Dans la nuit du 20 au 21 janvier, les sénateurs ont adopté un article du budget 2025, un peu passé sous les radars, prévoyant une réforme du chèque énergie. Ce dispositif, créé en 2018 pour faire face à la hausse des prix de l’énergie, permet aux ménages les plus modestes de bénéficier d’une aide – entre 50 et 277 euros par an – pour payer leurs factures.
En apparence technique, la réforme votée par les sénateurs a suscité les débats. Elle modifie en effet les modalités de versement du chèque. Jusqu’à présent, les ménages éligibles étaient identifiés automatiquement par un croisement de leur revenu fiscal et de leur taxe d’habitation.
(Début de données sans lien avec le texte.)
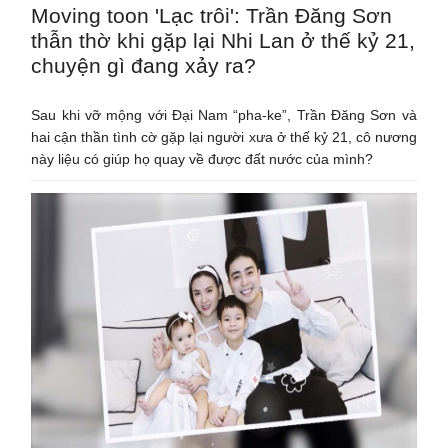
Moving toon 'Lạc trôi': Trần Đăng Sơn
thẫn thờ khi gặp lại Nhi Lan ở thế kỷ 21,
chuyện gì đang xảy ra?
Sau khi vỡ mộng với Đại Nam “pha-ke”, Trần Đăng Sơn và
hai cận thần tình cờ gặp lại người xưa ở thế kỷ 21, cô nương
này liệu có giúp họ quay về được đất nước của mình?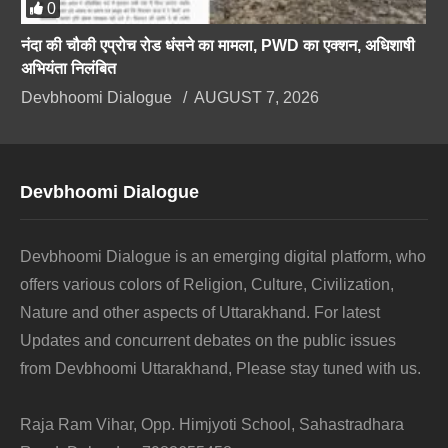
0
नंदा की चौकी एप्रोच रोड धंसने का मामला, PWD का एक्शन, अधिशाषी
अभियंता निलंबित
Devbhoomi Dialogue
AUGUST 7, 2026
Devbhoomi Dialogue
Devbhoomi Dialogue is an emerging digital platform, who
offers various colors of Religion, Culture, Civilization,
Nature and other aspects of Uttarakhand. For latest
Updates and concurrent debates on the public issues
from Devbhoomi Uttarakhand, Please stay tuned with us.
Raja Ram Vihar, Opp. Himjyoti School, Sahastradhara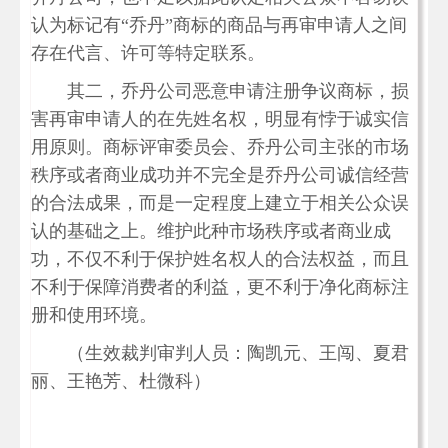
认为标记有“乔丹”商标的商品与再审申请人之间
存在代言、许可等特定联系。
其二，乔丹公司恶意申请注册争议商标，损
害再审申请人的在先姓名权，明显有悖于诚实信
用原则。商标评审委员会、乔丹公司主张的市场
秩序或者商业成功并不完全是乔丹公司诚信经营
的合法成果，而是一定程度上建立于相关公众误
认的基础之上。维护此种市场秩序或者商业成
功，不仅不利于保护姓名权人的合法权益，而且
不利于保障消费者的利益，更不利于净化商标注
册和使用环境。
（生效裁判审判人员：陶凯元、王闯、夏君
丽、王艳芳、杜微科）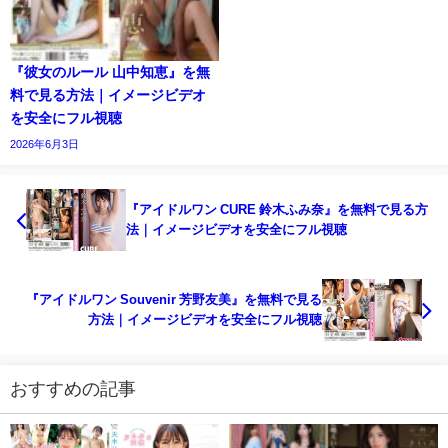
『彼女のルール 山中知恵』を無
料で見る方法｜イメージビデオ
を安全にフル視聴
2026年6月3日
『アイドルワン CURE 鈴木ふみ奈』を無料で見る方
法｜イメージビデオを安全にフル視聴
『アイドルワン Souvenir 芳野友美』を無料で見る
方法｜イメージビデオを安全にフル視聴
おすすめの記事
Avec la suppression de cette dernière, ces données ne peuvent plus être utilisées pour envoyer le chèque, sans besoin d’en faire la demande, aux près de 6 millions de foyers qui peuvent en bénéficier.
Une réforme qui préserve l’automaticité du versement
Initialement, le gouvernement prévoyait de vérifier l’éligibilité des ménages au chèque énergie en croisant leur revenu fiscal avec leur numéro de compteur électrique. Une méthode qui demandait à tous les nouveaux bénéficiaires de formuler une demande sur une plateforme ou par courrier pour toucher le chèque, au risque d’accroître les non-recours. Au Sénat, le dispositif a donc été vivement est critiqué, aussi bien sur les bancs de la gauche que par la commission des affaires économiques. « Ce sont encore une fois les plus précaires qui seront en difficulté », a dénoncé le sénateur communiste Jean-Pierre Corbizet.
Face à la montée des critiques sur cette réforme, le gouvernement a décidé de l’améliorer en séance, en déposant un amendement permettant de conserver l’automaticité du versement du chèque énergie. Pour identifier les bénéficiaires, l’Etat croisera désormais les données fiscales avec la liste des points de livraison d’électricité, établie par les gestionnaires du réseau électrique. « C’est un progrès en termes de simplicité et de protection des près de 6 millions de ménages bénéficiaires », a salué le ministre de l’Energie Marc Ferracci.
Le dispositif amputé de 180 millions d’euros
Au-delà de cette réforme contestée, le budget alloué au chèque énergie pour 2025 est également en baisse. Sur le plateau de BFMTV ce 15 janvier, la ministre des Comptes publics Amélie de Montchalin préparait déjà les esprits à une « réduction de la voilure », en raison de la baisse des tarifs réglementés de l’électricité attendue en février prochain. Concrètement, dans sa copie, le gouvernement prévoit une diminution de 180 millions d’euros des crédits alloués au dispositif, par rapport à 2024.
Une nouvelle coupe budgétaire qui suscite la colère des sénateurs de gauche, réclamant dans plusieurs amendements le rétablissement du budget de l’an passé, à hauteur de 900 millions d’euros. « La réforme du gouvernement se traduit par la réalisation d’économies sur le dos des ménages en situation de précarité énergétique, du fait de l’accroissement du taux de non-recours », a dénoncé le sénateur socialiste Franck Montaugé. De son côté, Yannick Jadot a défendu un amendement prévoyant de relever le plafond d’éligibilité au chèque énergie au niveau du SMIC. « Le plafond actuel est bien trop bas, il ne permet pas de toucher toutes les personnes qui vivent en dessous du seuil de pauvreté, ou les personnes au-dessus du plafond mais qui vivent dans des passoires thermiques », a observé le sénateur écologiste.
Pour le ministre de l’Energie, toute hausse des crédits pour le chèque énergie ne pourra être discutée qu’ « au moment où nous aurons du recul sur la réforme qui va être mise en œuvre cette année ». Dans un contexte budgétaire contraint, la mesure n’a pas non plus reçu le soutien de la commission des finances. Pour la rapporteure spéciale Christine Lavarde, c’est l’ensemble de la politique d’aide de l’Etat en faveur des foyers en situation de précarité énergétique qu’il faudrait revoir. « Il faudrait accroître nos moyens vers ce qui a un impact à long terme, c’est-à-dire une vraie rénovation de l’enveloppe thermique des bâtiments, plutôt que de donner des chèques pour diminuer le coût de la facture », a estimé la sénatrice Les Républicains.